Imagine a doctor who didn’t want to be around sick people, who comes into the waiting room and looks at all those runny noses and itchy eyes and hears all the coughing and sneezing and covers his mouth and nose and runs out of the room as fast as he can. Not much of a doctor is he? Nor would Jesus be much of a Saviour if He didn’t care for the company of sinners.
That was Jesus’ mission, his purpose for coming into the world, to seek and to save the lost, to become “lost” in our death in order that we might be found in Him. He came in solidarity with sinners, baptized with sinners in John’s baptism of repentance, crucified as a sinner, bearing the guilt of the world on His own shoulders. He became our sin; He embodied our sin in His body. Jesus became the outsider, forsaken, alone, isolated so that in Him we might become “insiders,” the children of God, disciples, baptized into his death and life.
Think again about that picture of the cowboys on horseback. Now think about the Pharisees looking in on Matthew’s party with Jesus and all of his tax collector friends. There’s an irony here – the insiders are outside, and the outsiders are inside. The Pharisees, who imagined themselves to be God’s insiders by virtue of their commandment keeping, are sitting on the outside looking in on a party of tax collectors and sinners surrounding Jesus, the friend of sinners. Where’s the church? Outside with the Pharisees or inside with Jesus?
And yet, the gracious light of that party with Jesus shines out even to the Pharisee. There is mercy even for the religious. Jesus gives them a little take home assignment – Go and learn what this means (quoting from Hosea) – “I desire mercy and not sacrifice.” Go to Hosea and learn what that passage means. Hosea, the prophet who taught that those who were “not my people” would be called the people of God. The outsider would become the insider by grace through faith, just as Abraham became an insider by God’s grace and calling through faith which God credited to Abraham as righteousness.
Go and learn what it means – I desire mercy, not sacrifice; the knowledge of God and not burnt offerings. Not religious rituals, that’s not the way to the heart of God. “I came not to call the righteous but sinners.” That’s the company that Jesus keeps at his table. Sinners who are justified for his sake, by his blood. Make no mistake, the Pharisees are welcome at Jesus’ party. But they are welcome as sinners, not as the righteous ones they thought they were.
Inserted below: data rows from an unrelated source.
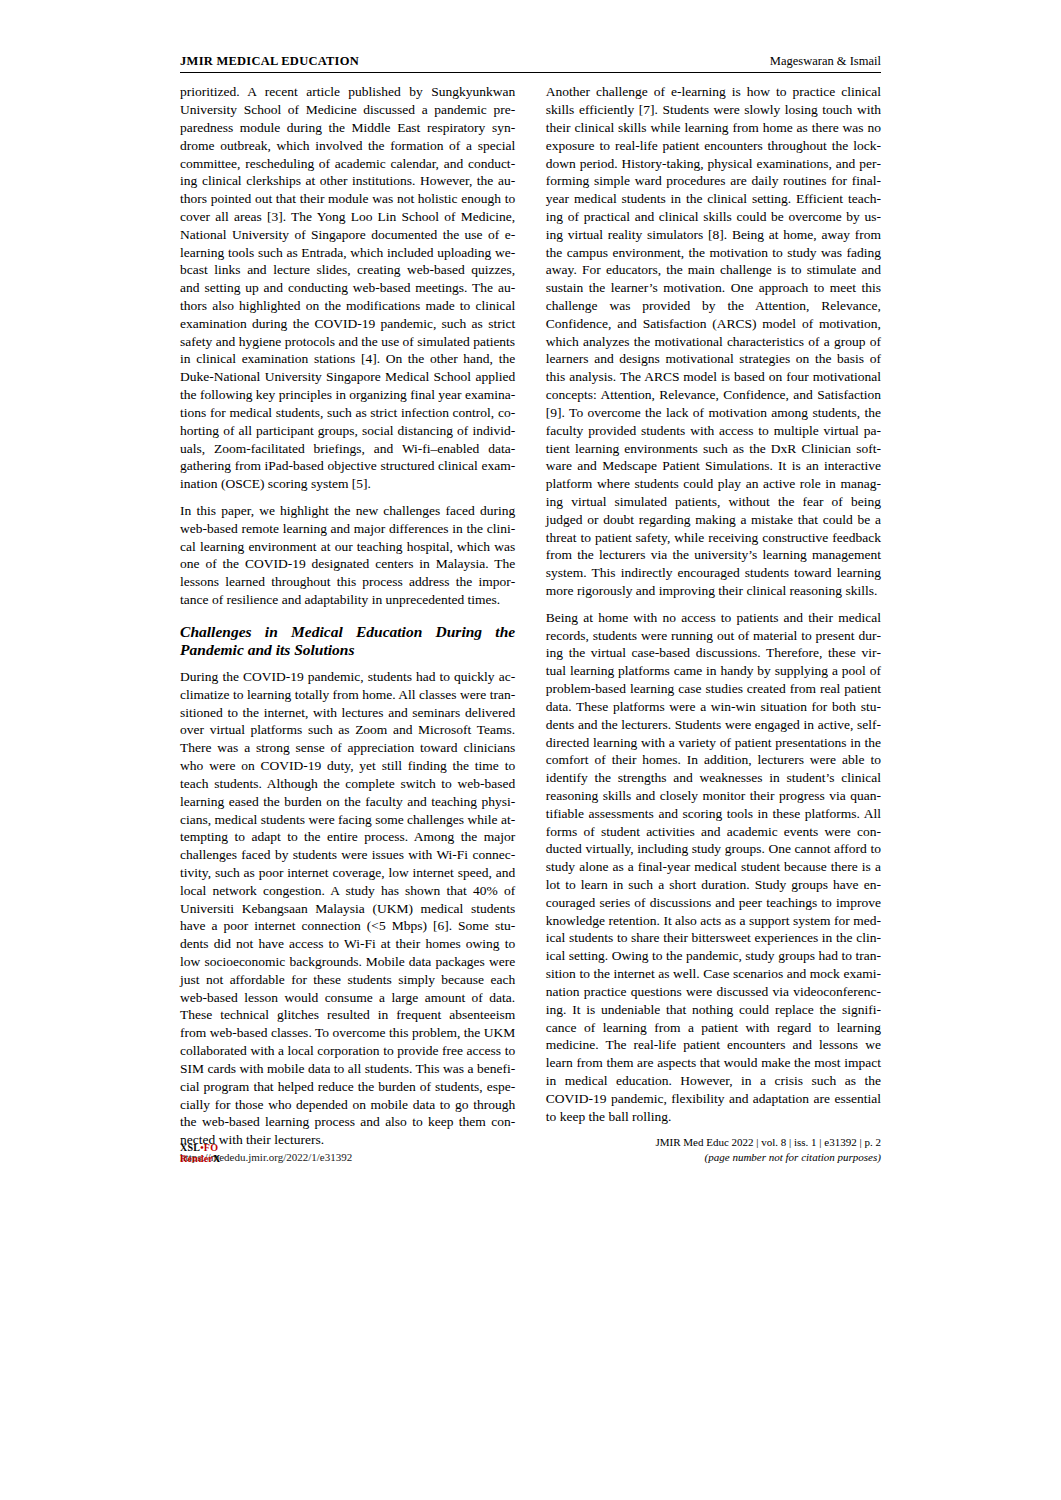JMIR MEDICAL EDUCATION Mageswaran & Ismail
prioritized. A recent article published by Sungkyunkwan University School of Medicine discussed a pandemic preparedness module during the Middle East respiratory syndrome outbreak, which involved the formation of a special committee, rescheduling of academic calendar, and conducting clinical clerkships at other institutions. However, the authors pointed out that their module was not holistic enough to cover all areas [3]. The Yong Loo Lin School of Medicine, National University of Singapore documented the use of e-learning tools such as Entrada, which included uploading webcast links and lecture slides, creating web-based quizzes, and setting up and conducting web-based meetings. The authors also highlighted on the modifications made to clinical examination during the COVID-19 pandemic, such as strict safety and hygiene protocols and the use of simulated patients in clinical examination stations [4]. On the other hand, the Duke-National University Singapore Medical School applied the following key principles in organizing final year examinations for medical students, such as strict infection control, cohorting of all participant groups, social distancing of individuals, Zoom-facilitated briefings, and Wi-fi–enabled data-gathering from iPad-based objective structured clinical examination (OSCE) scoring system [5].
In this paper, we highlight the new challenges faced during web-based remote learning and major differences in the clinical learning environment at our teaching hospital, which was one of the COVID-19 designated centers in Malaysia. The lessons learned throughout this process address the importance of resilience and adaptability in unprecedented times.
Challenges in Medical Education During the Pandemic and its Solutions
During the COVID-19 pandemic, students had to quickly acclimatize to learning totally from home. All classes were transitioned to the internet, with lectures and seminars delivered over virtual platforms such as Zoom and Microsoft Teams. There was a strong sense of appreciation toward clinicians who were on COVID-19 duty, yet still finding the time to teach students. Although the complete switch to web-based learning eased the burden on the faculty and teaching physicians, medical students were facing some challenges while attempting to adapt to the entire process. Among the major challenges faced by students were issues with Wi-Fi connectivity, such as poor internet coverage, low internet speed, and local network congestion. A study has shown that 40% of Universiti Kebangsaan Malaysia (UKM) medical students have a poor internet connection (<5 Mbps) [6]. Some students did not have access to Wi-Fi at their homes owing to low socioeconomic backgrounds. Mobile data packages were just not affordable for these students simply because each web-based lesson would consume a large amount of data. These technical glitches resulted in frequent absenteeism from web-based classes. To overcome this problem, the UKM collaborated with a local corporation to provide free access to SIM cards with mobile data to all students. This was a beneficial program that helped reduce the burden of students, especially for those who depended on mobile data to go through the web-based learning process and also to keep them connected with their lecturers.
Another challenge of e-learning is how to practice clinical skills efficiently [7]. Students were slowly losing touch with their clinical skills while learning from home as there was no exposure to real-life patient encounters throughout the lockdown period. History-taking, physical examinations, and performing simple ward procedures are daily routines for final-year medical students in the clinical setting. Efficient teaching of practical and clinical skills could be overcome by using virtual reality simulators [8]. Being at home, away from the campus environment, the motivation to study was fading away. For educators, the main challenge is to stimulate and sustain the learner’s motivation. One approach to meet this challenge was provided by the Attention, Relevance, Confidence, and Satisfaction (ARCS) model of motivation, which analyzes the motivational characteristics of a group of learners and designs motivational strategies on the basis of this analysis. The ARCS model is based on four motivational concepts: Attention, Relevance, Confidence, and Satisfaction [9]. To overcome the lack of motivation among students, the faculty provided students with access to multiple virtual patient learning environments such as the DxR Clinician software and Medscape Patient Simulations. It is an interactive platform where students could play an active role in managing virtual simulated patients, without the fear of being judged or doubt regarding making a mistake that could be a threat to patient safety, while receiving constructive feedback from the lecturers via the university’s learning management system. This indirectly encouraged students toward learning more rigorously and improving their clinical reasoning skills.
Being at home with no access to patients and their medical records, students were running out of material to present during the virtual case-based discussions. Therefore, these virtual learning platforms came in handy by supplying a pool of problem-based learning case studies created from real patient data. These platforms were a win-win situation for both students and the lecturers. Students were engaged in active, self-directed learning with a variety of patient presentations in the comfort of their homes. In addition, lecturers were able to identify the strengths and weaknesses in student’s clinical reasoning skills and closely monitor their progress via quantifiable assessments and scoring tools in these platforms. All forms of student activities and academic events were conducted virtually, including study groups. One cannot afford to study alone as a final-year medical student because there is a lot to learn in such a short duration. Study groups have encouraged series of discussions and peer teachings to improve knowledge retention. It also acts as a support system for medical students to share their bittersweet experiences in the clinical setting. Owing to the pandemic, study groups had to transition to the internet as well. Case scenarios and mock examination practice questions were discussed via videoconferencing. It is undeniable that nothing could replace the significance of learning from a patient with regard to learning medicine. The real-life patient encounters and lessons we learn from them are aspects that would make the most impact in medical education. However, in a crisis such as the COVID-19 pandemic, flexibility and adaptation are essential to keep the ball rolling.
https://mededu.jmir.org/2022/1/e31392
JMIR Med Educ 2022 | vol. 8 | iss. 1 | e31392 | p. 2
(page number not for citation purposes)
XSL•FO
Render X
The sin of the church people, the people in the pews singing the hymns, is that we have turned this banquet of sinners into a country club of the religious elite. We have all too often by our words, our actions, our attitudes looked down on the sinners of our day, those people who just don’t seem to get it, and we forget that we are, in ourselves, no better, no more “righteous” no less sinful, than those outside these walls. There are people who are listening in to the church, like those two men on horseback, straining to hear that this good news applies to them too, that they are accepted by God in Jesus.
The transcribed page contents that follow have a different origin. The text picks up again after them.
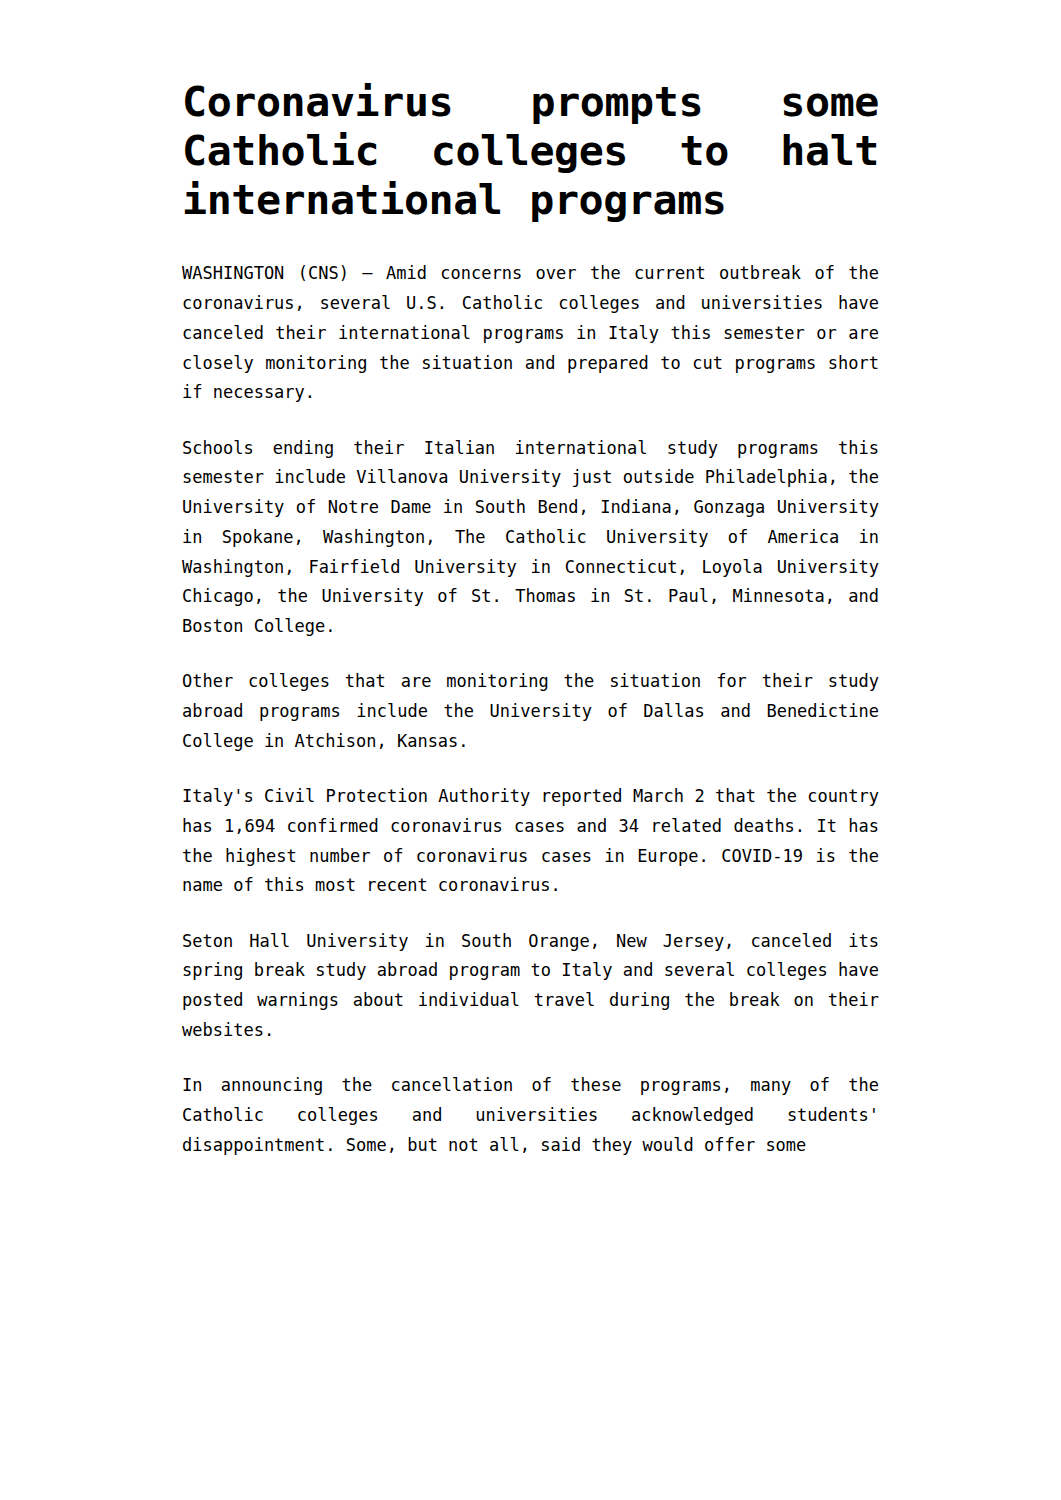Coronavirus prompts some Catholic colleges to halt international programs
WASHINGTON (CNS) — Amid concerns over the current outbreak of the coronavirus, several U.S. Catholic colleges and universities have canceled their international programs in Italy this semester or are closely monitoring the situation and prepared to cut programs short if necessary.
Schools ending their Italian international study programs this semester include Villanova University just outside Philadelphia, the University of Notre Dame in South Bend, Indiana, Gonzaga University in Spokane, Washington, The Catholic University of America in Washington, Fairfield University in Connecticut, Loyola University Chicago, the University of St. Thomas in St. Paul, Minnesota, and Boston College.
Other colleges that are monitoring the situation for their study abroad programs include the University of Dallas and Benedictine College in Atchison, Kansas.
Italy's Civil Protection Authority reported March 2 that the country has 1,694 confirmed coronavirus cases and 34 related deaths. It has the highest number of coronavirus cases in Europe. COVID-19 is the name of this most recent coronavirus.
Seton Hall University in South Orange, New Jersey, canceled its spring break study abroad program to Italy and several colleges have posted warnings about individual travel during the break on their websites.
In announcing the cancellation of these programs, many of the Catholic colleges and universities acknowledged students' disappointment. Some, but not all, said they would offer some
None of us deserves to be here. We don’t deserve to be baptized, to hear the Word, to receive the Body and Blood. We haven’t earned our way here by our right choices and decisions. We are here because of God’s undeserved kindness in Jesus, the same grace that called Abraham to be the father of nations, that calls a tax collector to be a disciple, that breaks bread with the sinner, that declares the outsider to be the insider.
Once you were not a people, but now you are the people of God; once you had not received mercy, but now you have received mercy. Welcome.